A significant number of investors saw their crypto accounts liquidated amid selling pressures observed in the early hours of Friday.
For the day, 137,446 traders were liquidated. The total liquidations come in at $517.24 million
The biggest single liquidation order occurred on Okex – ETH-USDT-SWAP valued at $3.30 million
Most crypto assets decreased in price after briefly decoupling from the rise in growth stock prices. The global crypto market stood at $1.18 trillion at the time of writing, down 5.35% over the previous day.

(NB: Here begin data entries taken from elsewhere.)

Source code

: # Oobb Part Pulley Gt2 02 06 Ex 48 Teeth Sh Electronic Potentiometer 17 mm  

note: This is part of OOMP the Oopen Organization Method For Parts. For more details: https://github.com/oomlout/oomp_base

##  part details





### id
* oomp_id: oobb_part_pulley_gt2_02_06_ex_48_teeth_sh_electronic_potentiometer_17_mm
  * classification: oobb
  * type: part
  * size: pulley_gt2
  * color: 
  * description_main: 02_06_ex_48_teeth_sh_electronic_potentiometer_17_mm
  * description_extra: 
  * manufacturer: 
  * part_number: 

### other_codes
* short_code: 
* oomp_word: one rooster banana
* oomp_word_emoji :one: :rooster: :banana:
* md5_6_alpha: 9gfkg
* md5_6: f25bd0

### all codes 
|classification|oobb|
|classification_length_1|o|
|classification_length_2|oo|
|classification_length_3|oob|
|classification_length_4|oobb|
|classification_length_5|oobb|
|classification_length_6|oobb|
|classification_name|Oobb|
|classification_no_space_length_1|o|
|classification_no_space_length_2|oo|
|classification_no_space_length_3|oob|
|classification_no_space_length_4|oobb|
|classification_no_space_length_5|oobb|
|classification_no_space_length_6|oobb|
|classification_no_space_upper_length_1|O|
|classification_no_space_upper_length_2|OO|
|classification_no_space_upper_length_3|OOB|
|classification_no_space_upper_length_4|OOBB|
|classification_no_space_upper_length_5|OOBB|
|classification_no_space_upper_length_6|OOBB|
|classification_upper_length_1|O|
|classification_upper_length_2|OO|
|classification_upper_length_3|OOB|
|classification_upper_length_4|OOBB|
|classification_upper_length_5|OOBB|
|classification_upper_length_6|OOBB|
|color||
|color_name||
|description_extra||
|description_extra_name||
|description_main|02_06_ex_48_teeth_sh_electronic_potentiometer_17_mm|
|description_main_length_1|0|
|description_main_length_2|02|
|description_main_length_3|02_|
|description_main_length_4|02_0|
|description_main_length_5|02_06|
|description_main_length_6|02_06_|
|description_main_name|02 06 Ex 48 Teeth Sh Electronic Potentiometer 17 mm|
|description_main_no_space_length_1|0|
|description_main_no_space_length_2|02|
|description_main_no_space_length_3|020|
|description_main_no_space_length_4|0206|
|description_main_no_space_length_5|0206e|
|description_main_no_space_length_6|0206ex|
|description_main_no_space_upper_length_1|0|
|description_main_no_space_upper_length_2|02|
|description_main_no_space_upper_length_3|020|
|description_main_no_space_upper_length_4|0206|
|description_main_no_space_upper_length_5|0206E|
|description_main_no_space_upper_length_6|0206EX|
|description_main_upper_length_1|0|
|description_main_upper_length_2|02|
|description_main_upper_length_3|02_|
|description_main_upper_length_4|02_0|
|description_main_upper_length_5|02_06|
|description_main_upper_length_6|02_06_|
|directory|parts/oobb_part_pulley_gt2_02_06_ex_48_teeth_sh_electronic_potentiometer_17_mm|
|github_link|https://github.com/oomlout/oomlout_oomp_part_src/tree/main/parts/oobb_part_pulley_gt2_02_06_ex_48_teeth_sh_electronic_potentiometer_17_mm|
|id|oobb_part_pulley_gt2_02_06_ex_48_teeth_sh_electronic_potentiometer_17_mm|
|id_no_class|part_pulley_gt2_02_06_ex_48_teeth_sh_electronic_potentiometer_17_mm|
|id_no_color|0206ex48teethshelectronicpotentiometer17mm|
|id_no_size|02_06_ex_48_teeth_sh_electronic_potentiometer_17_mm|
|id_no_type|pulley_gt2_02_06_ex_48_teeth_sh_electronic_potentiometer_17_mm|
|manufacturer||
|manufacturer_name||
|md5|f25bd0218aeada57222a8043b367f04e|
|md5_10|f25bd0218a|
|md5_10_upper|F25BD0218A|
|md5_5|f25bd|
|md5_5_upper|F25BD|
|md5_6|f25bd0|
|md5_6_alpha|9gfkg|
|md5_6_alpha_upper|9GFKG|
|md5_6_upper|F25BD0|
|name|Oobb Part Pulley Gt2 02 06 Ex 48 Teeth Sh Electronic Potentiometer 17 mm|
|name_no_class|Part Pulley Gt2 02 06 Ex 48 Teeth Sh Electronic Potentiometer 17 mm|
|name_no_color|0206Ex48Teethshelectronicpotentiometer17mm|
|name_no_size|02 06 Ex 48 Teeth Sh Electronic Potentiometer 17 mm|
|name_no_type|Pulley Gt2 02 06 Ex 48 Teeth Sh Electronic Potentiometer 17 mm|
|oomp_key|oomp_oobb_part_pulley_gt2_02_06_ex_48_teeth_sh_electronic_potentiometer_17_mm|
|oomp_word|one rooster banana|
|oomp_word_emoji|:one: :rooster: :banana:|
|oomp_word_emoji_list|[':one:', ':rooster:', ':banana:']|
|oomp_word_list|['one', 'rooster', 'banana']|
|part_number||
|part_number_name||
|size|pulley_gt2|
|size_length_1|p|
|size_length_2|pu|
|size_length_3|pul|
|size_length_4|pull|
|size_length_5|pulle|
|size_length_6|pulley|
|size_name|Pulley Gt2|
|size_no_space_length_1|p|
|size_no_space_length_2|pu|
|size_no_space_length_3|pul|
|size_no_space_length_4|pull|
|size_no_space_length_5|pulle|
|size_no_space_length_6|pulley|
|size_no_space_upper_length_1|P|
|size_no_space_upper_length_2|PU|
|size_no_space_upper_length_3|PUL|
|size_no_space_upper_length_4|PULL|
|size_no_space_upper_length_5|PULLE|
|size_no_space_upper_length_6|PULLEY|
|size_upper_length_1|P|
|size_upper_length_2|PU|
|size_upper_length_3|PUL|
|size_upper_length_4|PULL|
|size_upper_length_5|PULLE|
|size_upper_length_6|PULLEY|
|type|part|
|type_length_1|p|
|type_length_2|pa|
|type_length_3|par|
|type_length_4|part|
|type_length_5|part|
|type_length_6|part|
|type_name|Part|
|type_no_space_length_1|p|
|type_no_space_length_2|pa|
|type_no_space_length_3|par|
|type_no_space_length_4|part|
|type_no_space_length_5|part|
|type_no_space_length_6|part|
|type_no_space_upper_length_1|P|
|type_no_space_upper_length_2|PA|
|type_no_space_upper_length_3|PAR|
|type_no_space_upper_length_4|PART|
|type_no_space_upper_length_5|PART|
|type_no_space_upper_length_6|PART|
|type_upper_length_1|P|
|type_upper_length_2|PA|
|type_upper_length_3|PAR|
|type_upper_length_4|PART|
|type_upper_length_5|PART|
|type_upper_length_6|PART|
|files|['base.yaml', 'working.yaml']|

- As of last week, Bitcoin is down by 2% below $30K. It appears that the cryptocurrency is stabilizing after a sharp sell-off earlier this month. Over the past two weeks, it has been trading in a choppy range.
- Meanwhile, the S&P 500 recovered from oversold levels, reversing earlier losses. Despite short-term fluctuations, the 90-day correlation between bitcoin and stocks is still at an all-time high.
- Three separate incidents have occurred since the start of this week. In the first instance, BTC fell below $29,000 during the weekend as a result of the rejection. The same thing happened again the following weekend.
- On Thursday, Bitcoin again surpassed the $30K mark, an increase of almost $2,000 from the previous day. Unfortunately, this was also a temporary increase. It has since fallen below this mark. Bitcoin has struggled to hold on to the $29K mark.
- Despite the decline in market capitalization, the dominance of altcoins has increased to above 45%. The metric has now reached its highest level since October of last year.
- While bitcoin (BTC) remained mostly unchanged over the past 24 hours, tokens of the Solana (SOL) and Dogecoin (DOGE) protocols declined the most.
- Among major altcoins, Solana lost up to 8% amid a “risk-off” climate. Data from CoinGecko shows DOGE lost more than 5%, while BNB Chain’s BNB, Cardano’s ADA, and XRP went down relatively higher.
While the Federal Reserve’s rate-hike regime spurs volatility in the market and dampens previously-hot growth and speculative assets, investors once hot on crypto have also cooled on its prospects. This week, Scott Minerd, Chief Investment Officer of Guggenheim Partners, predicted Bitcoin would fall to $8,000. He once estimated that it might reach $400K.
This month, the collapse of Terra, a blockchain ecosystem that supported a major decentralized finance experiment, triggered wild contagion in an already bearish market. In spite of Terra’s operators passing a plan on Wednesday to start over on a new blockchain, investors in the rest of DeFi were less than convinced. The Ethereum network was made less energy-intensive due to a glitch.